Angry, I replied in the best way I could. These separate pieces “suddenly” came together. Using my skills as a designer and my opinion as a citizen, I spent the 4th of July weekend creating the first six posters from the Chamomile Tea Party. I did six more the next weekend. Once my brain completed the connections I was possessed. The Chamomile Tea Party moniker had come to me about six months before all of this –such a wonderful play on words with the Tea Party’s “take no prisoners” attitude. At the time, I didn’t know exactly what I’d do with the name but like a good netizen I registered the domain right away. These posters would be my perfect foil.

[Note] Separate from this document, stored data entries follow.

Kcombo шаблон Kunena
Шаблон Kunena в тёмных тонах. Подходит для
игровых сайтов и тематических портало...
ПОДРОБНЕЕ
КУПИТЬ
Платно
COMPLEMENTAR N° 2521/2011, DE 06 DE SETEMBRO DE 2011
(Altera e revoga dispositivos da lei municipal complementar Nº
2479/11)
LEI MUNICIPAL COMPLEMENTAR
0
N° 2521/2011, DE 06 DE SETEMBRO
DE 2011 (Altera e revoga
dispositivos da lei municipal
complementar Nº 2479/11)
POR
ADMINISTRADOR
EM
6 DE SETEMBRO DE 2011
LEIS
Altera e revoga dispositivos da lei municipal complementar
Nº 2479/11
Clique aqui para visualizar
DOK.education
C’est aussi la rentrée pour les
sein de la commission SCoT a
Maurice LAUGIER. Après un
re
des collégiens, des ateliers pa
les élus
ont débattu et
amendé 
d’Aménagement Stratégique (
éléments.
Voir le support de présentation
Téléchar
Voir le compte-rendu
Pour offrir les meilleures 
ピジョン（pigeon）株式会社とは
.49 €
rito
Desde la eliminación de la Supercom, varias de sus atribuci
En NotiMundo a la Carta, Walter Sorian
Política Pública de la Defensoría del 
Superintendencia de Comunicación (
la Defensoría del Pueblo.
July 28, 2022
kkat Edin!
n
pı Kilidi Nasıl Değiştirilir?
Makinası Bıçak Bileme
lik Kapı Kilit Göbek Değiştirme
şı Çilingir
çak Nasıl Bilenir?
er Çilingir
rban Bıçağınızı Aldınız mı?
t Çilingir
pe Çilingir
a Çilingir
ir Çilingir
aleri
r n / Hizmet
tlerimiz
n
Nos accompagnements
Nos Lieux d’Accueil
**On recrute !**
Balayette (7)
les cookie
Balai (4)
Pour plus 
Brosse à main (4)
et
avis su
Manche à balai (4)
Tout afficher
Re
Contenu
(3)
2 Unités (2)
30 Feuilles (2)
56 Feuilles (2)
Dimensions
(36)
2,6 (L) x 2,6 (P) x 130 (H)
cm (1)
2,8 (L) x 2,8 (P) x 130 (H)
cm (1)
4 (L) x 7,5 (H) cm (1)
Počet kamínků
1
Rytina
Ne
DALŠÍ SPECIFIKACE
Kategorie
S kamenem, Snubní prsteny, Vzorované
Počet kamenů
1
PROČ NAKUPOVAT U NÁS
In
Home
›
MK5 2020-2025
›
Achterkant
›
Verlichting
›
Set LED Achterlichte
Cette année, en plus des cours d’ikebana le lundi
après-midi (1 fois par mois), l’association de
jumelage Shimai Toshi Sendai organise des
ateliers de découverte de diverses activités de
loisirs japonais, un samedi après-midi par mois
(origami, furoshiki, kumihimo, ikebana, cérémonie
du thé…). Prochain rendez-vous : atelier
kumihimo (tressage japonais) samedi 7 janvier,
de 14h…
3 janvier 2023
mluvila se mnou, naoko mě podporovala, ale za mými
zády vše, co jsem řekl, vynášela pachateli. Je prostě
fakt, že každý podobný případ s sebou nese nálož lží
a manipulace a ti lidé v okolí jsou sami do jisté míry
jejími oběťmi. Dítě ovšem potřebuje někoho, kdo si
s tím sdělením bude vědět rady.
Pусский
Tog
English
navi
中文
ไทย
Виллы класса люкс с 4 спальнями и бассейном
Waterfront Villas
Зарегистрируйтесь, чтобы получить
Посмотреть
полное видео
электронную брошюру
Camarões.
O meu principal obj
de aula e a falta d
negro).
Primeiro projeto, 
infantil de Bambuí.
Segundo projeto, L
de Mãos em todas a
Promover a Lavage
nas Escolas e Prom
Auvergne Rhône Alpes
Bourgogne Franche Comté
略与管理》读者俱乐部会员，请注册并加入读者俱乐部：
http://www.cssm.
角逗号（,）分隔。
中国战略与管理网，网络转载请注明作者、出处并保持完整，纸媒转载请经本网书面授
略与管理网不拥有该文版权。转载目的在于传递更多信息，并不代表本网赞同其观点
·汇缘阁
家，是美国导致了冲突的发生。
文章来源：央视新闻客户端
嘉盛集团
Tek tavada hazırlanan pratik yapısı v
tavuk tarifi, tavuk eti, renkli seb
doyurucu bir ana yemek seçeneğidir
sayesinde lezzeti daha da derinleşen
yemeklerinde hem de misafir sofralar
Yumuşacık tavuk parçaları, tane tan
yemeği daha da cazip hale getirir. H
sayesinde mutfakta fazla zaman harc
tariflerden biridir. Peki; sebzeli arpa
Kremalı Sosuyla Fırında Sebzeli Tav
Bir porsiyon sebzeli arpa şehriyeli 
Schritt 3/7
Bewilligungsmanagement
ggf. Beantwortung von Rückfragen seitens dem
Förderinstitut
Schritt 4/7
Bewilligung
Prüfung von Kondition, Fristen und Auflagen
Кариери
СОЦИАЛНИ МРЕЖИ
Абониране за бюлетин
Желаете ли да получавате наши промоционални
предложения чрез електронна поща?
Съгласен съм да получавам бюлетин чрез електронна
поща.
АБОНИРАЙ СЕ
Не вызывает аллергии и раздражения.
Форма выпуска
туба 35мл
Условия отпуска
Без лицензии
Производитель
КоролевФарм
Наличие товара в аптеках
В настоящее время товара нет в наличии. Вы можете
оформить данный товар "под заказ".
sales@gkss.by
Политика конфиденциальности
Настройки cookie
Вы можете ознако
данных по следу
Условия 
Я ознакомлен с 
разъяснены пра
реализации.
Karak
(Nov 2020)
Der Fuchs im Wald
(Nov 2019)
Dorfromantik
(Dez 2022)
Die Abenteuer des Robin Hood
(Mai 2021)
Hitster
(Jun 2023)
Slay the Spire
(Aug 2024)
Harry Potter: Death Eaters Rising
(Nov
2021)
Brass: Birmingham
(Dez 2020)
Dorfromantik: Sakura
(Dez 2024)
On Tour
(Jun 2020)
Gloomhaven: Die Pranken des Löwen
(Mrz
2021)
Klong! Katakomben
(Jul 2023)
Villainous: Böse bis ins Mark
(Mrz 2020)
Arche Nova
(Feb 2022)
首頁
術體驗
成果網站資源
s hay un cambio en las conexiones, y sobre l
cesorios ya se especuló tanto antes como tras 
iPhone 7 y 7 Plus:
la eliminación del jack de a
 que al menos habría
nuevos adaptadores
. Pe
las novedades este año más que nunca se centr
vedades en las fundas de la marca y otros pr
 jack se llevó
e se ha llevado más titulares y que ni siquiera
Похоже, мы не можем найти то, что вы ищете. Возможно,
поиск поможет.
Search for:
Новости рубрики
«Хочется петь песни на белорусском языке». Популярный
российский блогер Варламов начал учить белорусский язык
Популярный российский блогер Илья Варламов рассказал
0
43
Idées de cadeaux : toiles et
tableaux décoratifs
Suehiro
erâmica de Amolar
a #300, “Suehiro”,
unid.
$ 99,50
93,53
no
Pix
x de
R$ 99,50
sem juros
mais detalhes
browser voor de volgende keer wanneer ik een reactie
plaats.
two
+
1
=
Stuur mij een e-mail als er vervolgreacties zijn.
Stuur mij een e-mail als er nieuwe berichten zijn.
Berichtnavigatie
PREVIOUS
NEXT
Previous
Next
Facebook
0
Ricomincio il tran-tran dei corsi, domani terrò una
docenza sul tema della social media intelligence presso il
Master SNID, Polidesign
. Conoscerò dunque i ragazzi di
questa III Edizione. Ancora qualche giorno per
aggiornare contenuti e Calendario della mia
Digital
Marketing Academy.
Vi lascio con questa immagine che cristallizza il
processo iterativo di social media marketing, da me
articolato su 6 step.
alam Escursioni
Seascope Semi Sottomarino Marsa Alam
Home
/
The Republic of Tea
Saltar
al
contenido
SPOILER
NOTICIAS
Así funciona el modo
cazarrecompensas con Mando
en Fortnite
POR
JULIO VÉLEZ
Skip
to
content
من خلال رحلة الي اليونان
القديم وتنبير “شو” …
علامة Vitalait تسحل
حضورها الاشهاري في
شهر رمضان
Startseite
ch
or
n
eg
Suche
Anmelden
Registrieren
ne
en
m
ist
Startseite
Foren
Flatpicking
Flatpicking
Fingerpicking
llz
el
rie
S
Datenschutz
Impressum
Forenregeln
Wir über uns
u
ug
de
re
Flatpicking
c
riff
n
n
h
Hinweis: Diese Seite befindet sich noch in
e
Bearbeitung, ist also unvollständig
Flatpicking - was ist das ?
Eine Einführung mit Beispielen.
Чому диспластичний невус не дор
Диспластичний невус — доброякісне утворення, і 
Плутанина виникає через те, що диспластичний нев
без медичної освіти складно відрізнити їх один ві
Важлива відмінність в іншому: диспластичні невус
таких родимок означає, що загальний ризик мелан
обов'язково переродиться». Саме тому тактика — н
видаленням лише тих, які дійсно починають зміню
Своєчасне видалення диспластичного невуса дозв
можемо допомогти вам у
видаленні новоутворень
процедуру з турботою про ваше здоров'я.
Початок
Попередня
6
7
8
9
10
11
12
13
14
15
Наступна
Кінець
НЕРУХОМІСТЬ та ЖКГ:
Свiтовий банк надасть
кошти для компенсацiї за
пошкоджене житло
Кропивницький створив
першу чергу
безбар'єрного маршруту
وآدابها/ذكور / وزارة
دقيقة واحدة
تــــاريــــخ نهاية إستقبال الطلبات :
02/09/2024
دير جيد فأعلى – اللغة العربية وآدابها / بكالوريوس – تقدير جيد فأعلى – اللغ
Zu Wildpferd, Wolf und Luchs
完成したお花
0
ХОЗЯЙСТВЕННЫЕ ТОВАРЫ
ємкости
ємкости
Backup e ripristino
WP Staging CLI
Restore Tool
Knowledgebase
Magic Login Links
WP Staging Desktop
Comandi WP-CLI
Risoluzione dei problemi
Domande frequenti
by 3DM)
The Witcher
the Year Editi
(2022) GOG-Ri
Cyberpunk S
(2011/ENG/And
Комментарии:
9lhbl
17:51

The series continues to be a work-in-progress. I’ve done 19 posters in the last year and I’m working on new ones (I’ve got one about financial reform I’m mulling over now). It’s not easy finding just the right twist to go with each original image. The more I do the easier it is to go off on tangents. The process of coming up with the right phrases is not easy. Culling a complicated idea into its most efficient form is an art. From the beginning I’ve had a group of friends debating my initial concepts. I love the input and the work is much better for it. This is part of the fun and the challenge of this project.

I’ve gotten some great publicity along the way. BoingBoing did two pieces and the Huffington Post did an article in their Politics section. Over 750 people commented! These discussions and debates also informed my work. They helped me fine tune my message. It’s a constant learning process. And I’ve connected with others who feel as I do. I’ve connected with the Coffee Party, a large grassroots organization who are working towards the same goal: cut the political posturing to work together to get our country back on the right track.

Most importantly, I want these posters to be used by others who are interested in these ideas. I’ve encouraged people to download the high res versions I’ve put online. And, at the Rally for Sanity last October on the National Mall, others actually printed them large to voice their own opinions. Good work, we the people!